Rush to Rehab
Rush Limbaugh fessed up today.... sort of. In a remarkable on-air confession, he admitted his addiction problem.
It wasn't all that remarkable that he confessed - he HAD to. There's $25 million per year at stake, and it was just a matter of time before all the dirty laundry went on display. What was remarkable was his humility. Read it for yourself.
That's the good news: another addict is going to take steps to learn to live with his problem.

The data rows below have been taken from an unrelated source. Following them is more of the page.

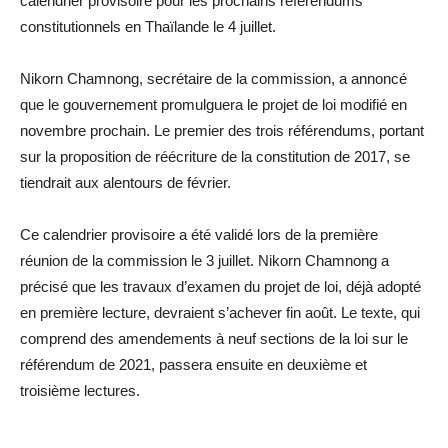
calendrier provisoire pour les prochains référendums
constitutionnels en Thaïlande le 4 juillet.
Nikorn Chamnong, secrétaire de la commission, a annoncé
que le gouvernement promulguera le projet de loi modifié en
novembre prochain. Le premier des trois référendums, portant
sur la proposition de réécriture de la constitution de 2017, se
tiendrait aux alentours de février.
Ce calendrier provisoire a été validé lors de la première
réunion de la commission le 3 juillet. Nikorn Chamnong a
précisé que les travaux d’examen du projet de loi, déjà adopté
en première lecture, devraient s’achever fin août. Le texte, qui
comprend des amendements à neuf sections de la loi sur le
référendum de 2021, passera ensuite en deuxième et
troisième lectures.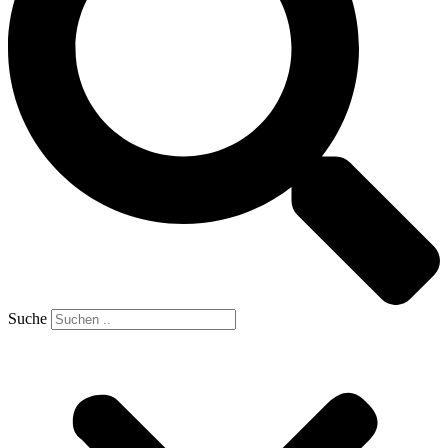
Suche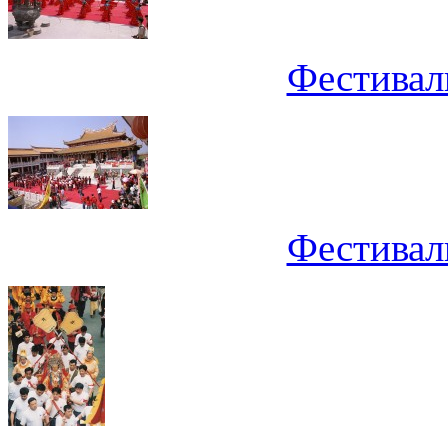
Фестивал
Фестивал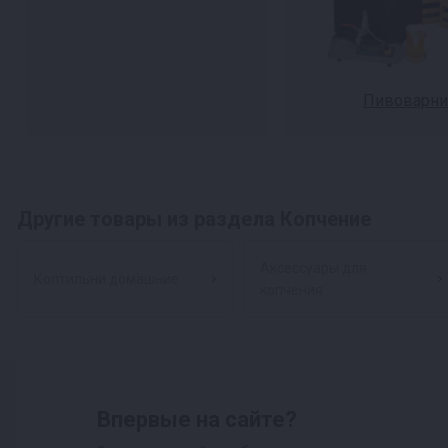
Пивоварни
Другие товары из раздела Копчение
Аксессуары для
Коптильни домашние
копчения
Впервые на сайте?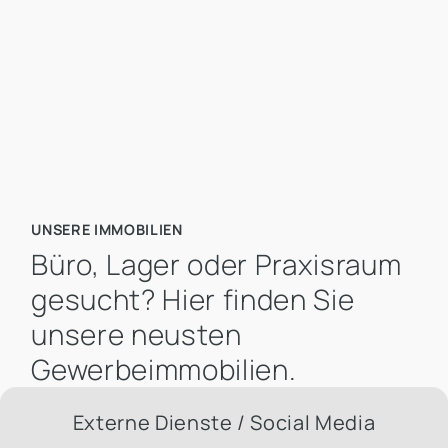
Mietpreis pro m² bis
UNSERE IMMOBILIEN
Büro, Lager oder Praxisraum
gesucht? Hier finden Sie
unsere neusten
Gewerbeimmobilien.
Externe Dienste / Social Media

Here's the other shoe dropping:
He referred to the abused substances as "prescription pain-killers". That term is right out of the spin-zone. You'd think that it took a tax-and-spend, anti-family, liberal, Democrat to create a fiction like that. Rush Limbaugh is addicted to Oxycontin. Technically, it could be a "prescription pain-killer". However, the carefully-selected term implies that somehow a licensed physican and an ethical pharmacist were involved in legally helping him with pain relief.
Nope.
Rush's mule was his housekeeper; using clandestine drug trafficking, she helped him feed his habit with out-of-the-way drop-offs and all-cash transactions
His black market drug of choice is known on the street as Hillbilly Herion; a dose or two per day was for his physical pain; the other 40-100 daily doses (I'm not making that up) were for the addiction and whatever psychic pain he was feeling. Yes, "feeling". I know that hard-righters denounce feelings as weak, evil, and irrational. Let's face it: no one takes Rush's risks without conflicted feelings.
Then there's that little matter of getting caught with 4700 (!!) doses of "prescription pain-killers" in a cigar box... and no prescription.
There's a word for how he's handling this situation: denial.
I wish him well with his new-found candor and humility, although a clean, humble, honest Rush Limbaugh might not be worth $25 million per year.
I wish him a "fair and balanced" legal process; may he be treated just like any other big-time junkie - white or black, rich or poor.
I wish him well with his attempt at recovery. It's a long, tough road ahead. Fare thee well, Mr. Bluster. Check in with us when you've left the land of denial.